Question about internal:fail
Mike Meyer
mwm at mired.org
Thu Dec 1 19:45:45 UTC 2011
On Thu, 1 Dec 2011 20:00:56 +0100
Dennis Brakhane <brakhane at googlemail.com> wrote:
> On Thu, Dec 1, 2011 at 3:23 AM, Mike Meyer <mwm at mired.org> wrote:
> > That's not what I want. What I *really* want is a way to use
> > resolves machinery on every file that differs between the two
> > branches. The original idea was to use internal:fail to start
> > that. That was when I discovered that it wasn't called under
> > conditions when I thought it should be. That's why the subject line
> > is about internal:fail.
>
> Let's review your example:
>
> fedora% sh -v testcase
> hg init x
> cd x
> echo "Testing" > foo
> hg add foo
> hg ci -m "Initial version"
> echo hello >> foo
> hg ci -m "Branch 1"
> hg up 0
> 1 files updated, 0 files merged, 0 files removed, 0 files unresolved
> cp foo foo2
> hg add foo2
> hg ci -m "Branch 2"
> created new head
> hg up 1
> 1 files updated, 0 files merged, 1 files removed, 0 files unresolved
> hg merge --tool internal:fail
> 1 files updated, 0 files merged, 0 files removed, 0 files unresolved
> (branch merge, don't forget to commit)
>
>
> There are really no files that differ, foo2 is a new file to
> hg.
foo2 isn't the issue. foo is the issue.

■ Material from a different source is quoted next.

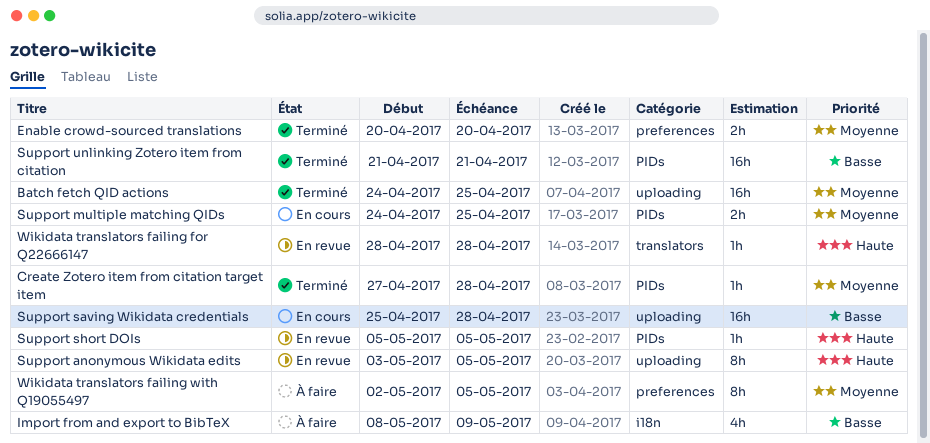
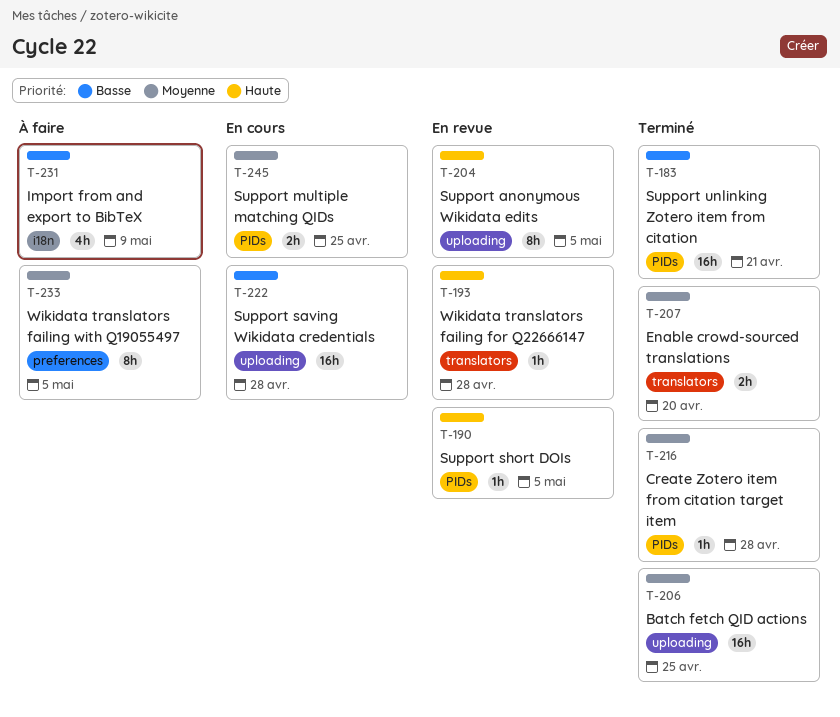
Enable crowd-sourced translations, label: preferences -> translators

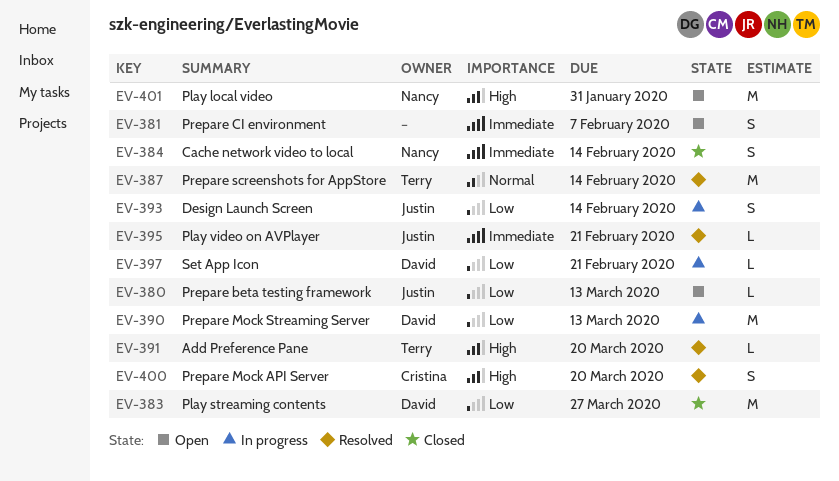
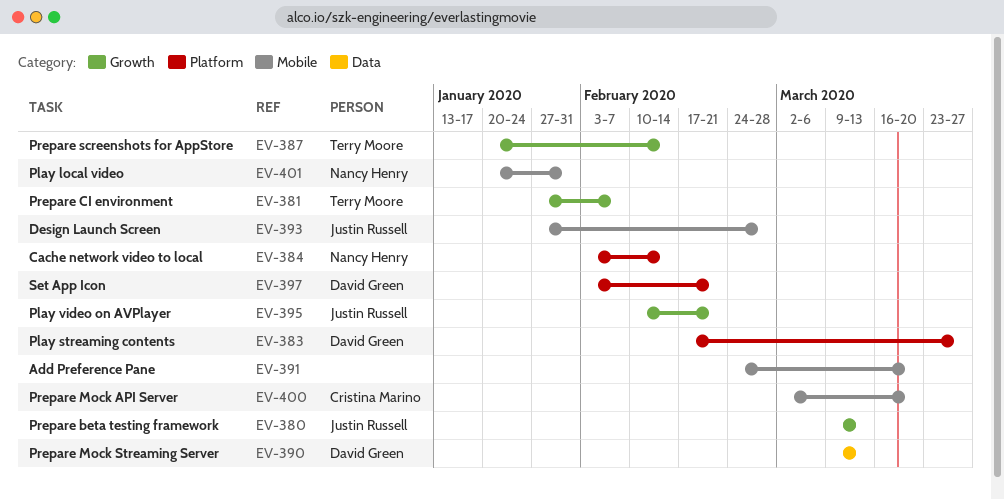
EV-381, owner: none -> Terry Moore
EV-391, owner: Terry Moore -> none
EV-393, due: Feb 14 -> Feb 28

On the Branch 1, it's:
Testing
hello
On Branch 2, foo is still just:
Testing
That sure looks like a file that differs to me! And that's the one I
want to get to with the resolve machinery.
> It doesn't know that [foo2] is a copy of foo.
I don't really care about foo2. The example has to include two files,
as it's about changing a file on just one branch, which means a second
file has to be changed to get the second branch. Adding a file is the
easy way to do that. Ok, maybe I ought to care about foo2, but
existence or non-existence is a simple enough issue that I don't.
Let's try a different example for the second change that shows why I
want this:
$ hg init x
$ cd x
$ echo bar1 > foo1
$ echo bar2 > foo2
$ cat *
bar1
bar2
$ hg add *
$ hg ci -m "Base version."
$ echo hello >> foo1
$ hg ci -m "Branch 1"
$ hg up 0
1 files updated, 0 files merged, 0 files removed, 0 files unresolved
$ echo hello >> foo2
$ hg ci -m "Branch 2"
created new head
$ hg merge --tool internal:fail
1 files updated, 0 files merged, 0 files removed, 0 files unresolved
(branch merge, don't forget to commit)
$ cat *
bar1
hello
bar2
hello
I needed to add "hello". It got added to different files on the two
branches. So both files differ between the branches, I can't use
resolve on either one, and it only told me about one of them changing!
I have to find the other one by hand.